大衛輕輕吻著她。「你簡直太美了,艾瑪。」
她的額頭靠著他的肩膀。時間慢慢流逝,大衛靜靜地抱著她,他們的心臟以相同的節奏跳動著。他對艾瑪不曾食言。他抱著她,守護她進入夢鄉。
***
幾個小時後,艾瑪睜開眼睛。大衛仍穿著睡衣和浴袍,站在病房的窗前,臉上掛著冷峻的神情。黎明的曙光漸漸照亮天空,她聽到從病房鎖住的門外傳來的聲音,這預示著醫院忙碌的一天已經開始。
「你沒睡覺嗎?」他卻久久不答,她皺起眉頭。「大衛?」
「早安,寶貝兒。」
這冷酷的語調讓她警惕起來。
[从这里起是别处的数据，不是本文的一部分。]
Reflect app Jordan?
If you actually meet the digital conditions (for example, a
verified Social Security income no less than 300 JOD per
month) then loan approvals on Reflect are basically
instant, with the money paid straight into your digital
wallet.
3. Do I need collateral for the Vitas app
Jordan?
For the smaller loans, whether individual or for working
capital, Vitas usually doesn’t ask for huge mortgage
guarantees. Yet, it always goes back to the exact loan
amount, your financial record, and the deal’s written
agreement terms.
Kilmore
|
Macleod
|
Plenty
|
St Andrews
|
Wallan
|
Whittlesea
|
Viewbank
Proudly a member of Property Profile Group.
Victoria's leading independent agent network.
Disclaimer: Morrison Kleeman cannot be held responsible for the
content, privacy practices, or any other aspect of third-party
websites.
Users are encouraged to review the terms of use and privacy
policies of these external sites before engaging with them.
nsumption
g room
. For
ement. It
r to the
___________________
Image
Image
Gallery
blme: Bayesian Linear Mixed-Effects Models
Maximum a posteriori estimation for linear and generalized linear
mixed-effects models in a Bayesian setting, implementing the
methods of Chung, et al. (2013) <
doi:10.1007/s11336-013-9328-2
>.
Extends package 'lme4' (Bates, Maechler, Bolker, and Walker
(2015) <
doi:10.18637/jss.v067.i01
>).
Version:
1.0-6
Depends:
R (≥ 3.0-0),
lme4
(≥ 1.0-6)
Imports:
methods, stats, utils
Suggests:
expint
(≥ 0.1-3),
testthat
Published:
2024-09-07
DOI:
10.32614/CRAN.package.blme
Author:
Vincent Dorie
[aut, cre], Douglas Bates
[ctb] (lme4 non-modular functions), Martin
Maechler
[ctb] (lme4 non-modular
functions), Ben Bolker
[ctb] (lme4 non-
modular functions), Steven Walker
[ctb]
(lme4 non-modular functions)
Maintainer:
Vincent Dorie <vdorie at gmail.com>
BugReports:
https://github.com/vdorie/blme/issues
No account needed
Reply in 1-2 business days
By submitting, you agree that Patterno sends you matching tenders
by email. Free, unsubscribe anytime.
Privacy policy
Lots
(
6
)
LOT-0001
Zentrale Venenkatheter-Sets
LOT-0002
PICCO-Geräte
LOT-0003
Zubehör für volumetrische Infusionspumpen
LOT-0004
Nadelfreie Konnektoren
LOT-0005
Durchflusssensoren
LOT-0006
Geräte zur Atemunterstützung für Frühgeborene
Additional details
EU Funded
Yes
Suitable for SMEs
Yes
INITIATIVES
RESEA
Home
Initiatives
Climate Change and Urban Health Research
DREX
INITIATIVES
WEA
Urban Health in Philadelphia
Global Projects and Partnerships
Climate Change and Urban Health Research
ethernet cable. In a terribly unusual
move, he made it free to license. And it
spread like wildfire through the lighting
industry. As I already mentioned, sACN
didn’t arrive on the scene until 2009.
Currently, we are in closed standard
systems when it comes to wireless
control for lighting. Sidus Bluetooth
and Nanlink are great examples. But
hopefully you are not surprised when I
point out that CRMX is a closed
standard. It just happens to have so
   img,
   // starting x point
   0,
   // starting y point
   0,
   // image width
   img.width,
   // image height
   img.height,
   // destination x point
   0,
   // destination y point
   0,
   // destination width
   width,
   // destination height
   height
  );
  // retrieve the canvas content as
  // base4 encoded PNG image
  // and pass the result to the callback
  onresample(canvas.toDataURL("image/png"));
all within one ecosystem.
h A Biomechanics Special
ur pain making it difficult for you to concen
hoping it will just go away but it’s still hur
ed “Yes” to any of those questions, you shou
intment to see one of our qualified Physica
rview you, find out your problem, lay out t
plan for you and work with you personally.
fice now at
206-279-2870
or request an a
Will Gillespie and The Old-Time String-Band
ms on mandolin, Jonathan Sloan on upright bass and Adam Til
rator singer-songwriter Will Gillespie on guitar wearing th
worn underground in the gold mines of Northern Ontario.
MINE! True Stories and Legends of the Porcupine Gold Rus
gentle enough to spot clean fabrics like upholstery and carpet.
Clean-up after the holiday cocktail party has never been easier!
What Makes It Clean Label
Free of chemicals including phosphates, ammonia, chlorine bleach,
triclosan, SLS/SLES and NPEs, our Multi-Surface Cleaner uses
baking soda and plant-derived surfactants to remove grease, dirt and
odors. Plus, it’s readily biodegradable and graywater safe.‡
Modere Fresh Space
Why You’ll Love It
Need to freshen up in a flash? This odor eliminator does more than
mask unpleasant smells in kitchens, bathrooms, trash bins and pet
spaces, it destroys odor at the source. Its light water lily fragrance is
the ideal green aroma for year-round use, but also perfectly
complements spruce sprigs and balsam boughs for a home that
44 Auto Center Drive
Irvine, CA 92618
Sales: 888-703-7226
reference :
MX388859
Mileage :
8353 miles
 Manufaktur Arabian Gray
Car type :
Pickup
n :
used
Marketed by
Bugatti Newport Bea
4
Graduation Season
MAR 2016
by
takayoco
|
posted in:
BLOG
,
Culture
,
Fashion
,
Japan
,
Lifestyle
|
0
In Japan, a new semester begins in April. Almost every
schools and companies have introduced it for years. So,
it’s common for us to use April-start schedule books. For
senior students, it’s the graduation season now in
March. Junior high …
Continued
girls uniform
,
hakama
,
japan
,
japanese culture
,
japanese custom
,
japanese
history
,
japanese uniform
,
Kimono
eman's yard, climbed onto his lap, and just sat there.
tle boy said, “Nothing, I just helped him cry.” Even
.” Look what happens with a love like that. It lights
她坐起來,把頭髮撩到背後。儘管她希望他倆之間什麼都好,但她看得出不對勁。她太敏感了,大衛就是這敏感的根源。
「今天天氣怎麼樣?」她問道。
大衛終於回過頭看著她。可他並沒有向她走過去,也沒有回答她。而他銳利的眼神比沉默更讓她感到不安。
「說話,大衛。別這樣不理我。不要來第二次了。」
她看見他緊緊握著拳頭,她能聽到他大口呼著氣,她越來越不安。她擔心他仍無法適應這突然的自由,她掀開被子,爬到床的另一端準備下床。
「別靠近了,」他命令道,「我得告訴你一件事,不能再拖下去了。」
她感到一陣涼意,甚至一度有些畏縮。她挺直身板,她的自尊讓她抑制住那股強烈的再次失去他的恐懼。「我聽著呢。」
「走出這個房間,我就再也不會回來了。今天上午我就得離開,去華盛頓。」
她笑了,她感到釋懷。「我明白。可能你還有一大堆報告要做。我們可以……」
「艾瑪!」他打斷她,「聽我說。你覺得你愛我,但你自己也不確定自己的感覺。尤其是在發生了那些事以後。」
她感到很震驚,爭辯道:「我真的愛你。你怎麼能覺得我不知道自己的感覺?」
他搖搖頭,悲傷刻在他的臉上,他的眼睛失去光彩。「你覺得你愛我,」他說道,「可一旦迴歸正常的生活,恐怕我就只是一段你不願回想的往事。在咱們的境遇裡,我們倆的情況可能發生在任何情侶身上。那時我們的確彼此需要,我們是彼此的救命繩索。是的,咱們彼此關心,但那源於咱們的情況還有那不斷的折磨和死亡的威脅。你所堅信的那種你對我的感覺註定會改變,為在這地獄般的三週裡建立的感情做出承諾會是個錯誤……一個我不希望你犯的錯誤。」
「我曾如此信任你,大衛。」她難以控制地用譴責的口吻說道。